Records from a data collection
◇ ◇ ◇ ◇ ◇

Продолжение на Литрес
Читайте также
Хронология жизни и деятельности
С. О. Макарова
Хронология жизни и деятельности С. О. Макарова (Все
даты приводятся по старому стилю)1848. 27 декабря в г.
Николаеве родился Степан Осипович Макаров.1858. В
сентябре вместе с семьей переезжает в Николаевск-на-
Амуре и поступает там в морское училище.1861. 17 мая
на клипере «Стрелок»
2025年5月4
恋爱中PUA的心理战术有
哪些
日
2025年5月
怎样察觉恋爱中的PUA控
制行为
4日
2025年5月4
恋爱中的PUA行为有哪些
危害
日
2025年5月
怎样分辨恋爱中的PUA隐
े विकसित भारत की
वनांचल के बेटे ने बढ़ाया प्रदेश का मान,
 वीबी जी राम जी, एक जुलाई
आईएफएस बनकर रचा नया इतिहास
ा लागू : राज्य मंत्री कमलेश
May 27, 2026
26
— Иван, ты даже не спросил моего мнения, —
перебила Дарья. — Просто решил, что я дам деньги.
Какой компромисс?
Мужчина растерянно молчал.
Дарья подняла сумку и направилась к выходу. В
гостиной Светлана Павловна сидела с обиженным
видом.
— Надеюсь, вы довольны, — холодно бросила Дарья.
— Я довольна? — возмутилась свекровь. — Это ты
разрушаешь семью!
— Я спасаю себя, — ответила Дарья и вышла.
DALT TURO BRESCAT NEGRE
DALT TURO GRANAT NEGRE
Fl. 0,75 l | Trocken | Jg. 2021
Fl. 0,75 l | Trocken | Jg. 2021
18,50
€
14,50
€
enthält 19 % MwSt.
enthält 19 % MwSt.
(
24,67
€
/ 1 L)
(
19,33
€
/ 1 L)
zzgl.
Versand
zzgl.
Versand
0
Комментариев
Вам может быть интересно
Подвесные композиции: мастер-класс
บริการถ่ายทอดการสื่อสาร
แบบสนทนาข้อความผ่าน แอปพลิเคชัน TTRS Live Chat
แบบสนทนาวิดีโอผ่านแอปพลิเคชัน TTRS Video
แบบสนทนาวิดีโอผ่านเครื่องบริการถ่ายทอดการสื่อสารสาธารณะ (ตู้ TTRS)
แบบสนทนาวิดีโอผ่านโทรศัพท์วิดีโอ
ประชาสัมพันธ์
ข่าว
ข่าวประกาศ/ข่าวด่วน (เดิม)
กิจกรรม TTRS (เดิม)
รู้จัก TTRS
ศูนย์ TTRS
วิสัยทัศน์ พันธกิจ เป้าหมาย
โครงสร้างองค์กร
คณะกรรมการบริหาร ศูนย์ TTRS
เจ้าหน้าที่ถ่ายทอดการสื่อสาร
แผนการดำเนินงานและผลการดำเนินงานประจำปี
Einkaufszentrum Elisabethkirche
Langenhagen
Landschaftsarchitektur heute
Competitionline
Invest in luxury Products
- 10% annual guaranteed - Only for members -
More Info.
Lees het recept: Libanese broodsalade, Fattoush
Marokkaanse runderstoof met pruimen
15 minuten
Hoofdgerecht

◇ ◇ ◇ ◇ ◇

**Exercise**
Type the data again exactly. Leave nothing out.

**Output below**
Продолжение на Литрес
Читайте также
Хронология жизни и деятельности
С. О. Макарова
Хронология жизни и деятельности С. О. Макарова (Все
даты приводятся по старому стилю)1848. 27 декабря в г.
Николаеве родился Степан Осипович Макаров.1858. В
сентябре вместе с семьей переезжает в Николаевск-на-
Амуре и поступает там в морское училище.1861. 17 мая
на клипере «Стрелок»
2025年5月4
恋爱中PUA的心理战术有
哪些
日
2025年5月
怎样察觉恋爱中的PUA控
制行为
4日
2025年5月4
恋爱中的PUA行为有哪些
危害
日
2025年5月
怎样分辨恋爱中的PUA隐
े विकसित भारत की
वनांचल के बेटे ने बढ़ाया प्रदेश का मान,
 वीबी जी राम जी, एक जुलाई
आईएफएस बनकर रचा नया इतिहास
ा लागू : राज्य मंत्री कमलेश
May 27, 2026
26
— Иван, ты даже не спросил моего мнения, —
перебила Дарья. — Просто решил, что я дам деньги.
Какой компромисс?
Мужчина растерянно молчал.
Дарья подняла сумку и направилась к выходу. В
гостиной Светлана Павловна сидела с обиженным
видом.
— Надеюсь, вы довольны, — холодно бросила Дарья.
— Я довольна? — возмутилась свекровь. — Это ты
разрушаешь семью!
— Я спасаю себя, — ответила Дарья и вышла.
DALT TURO BRESCAT NEGRE
DALT TURO GRANAT NEGRE
Fl. 0,75 l | Trocken | Jg. 2021
Fl. 0,75 l | Trocken | Jg. 2021
18,50
€
14,50
€
enthält 19 % MwSt.
enthält 19 % MwSt.
(
24,67
€
/ 1 L)
(
19,33
€
/ 1 L)
zzgl.
Versand
zzgl.
Versand
0
Комментариев
Вам может быть интересно
Подвесные композиции: мастер-класс
บริการถ่ายทอดการสื่อสาร
แบบสนทนาข้อความผ่าน แอปพลิเคชัน TTRS Live Chat
แบบสนทนาวิดีโอผ่านแอปพลิเคชัน TTRS Video
แบบสนทนาวิดีโอผ่านเครื่องบริการถ่ายทอดการสื่อสารสาธารณะ (ตู้ TTRS)
แบบสนทนาวิดีโอผ่านโทรศัพท์วิดีโอ
ประชาสัมพันธ์
ข่าว
ข่าวประกาศ/ข่าวด่วน (เดิม)
กิจกรรม TTRS (เดิม)
รู้จัก TTRS
ศูนย์ TTRS
วิสัยทัศน์ พันธกิจ เป้าหมาย
โครงสร้างองค์กร
คณะกรรมการบริหาร ศูนย์ TTRS
เจ้าหน้าที่ถ่ายทอดการสื่อสาร
แผนการดำเนินงานและผลการดำเนินงานประจำปี
Einkaufszentrum Elisabethkirche
Langenhagen
Landschaftsarchitektur heute
Competitionline
Invest in luxury Products
- 10% annual guaranteed - Only for members -
More Info.
Lees het recept: Libanese broodsalade, Fattoush
Marokkaanse runderstoof met pruimen
15 minuten
Hoofdgerecht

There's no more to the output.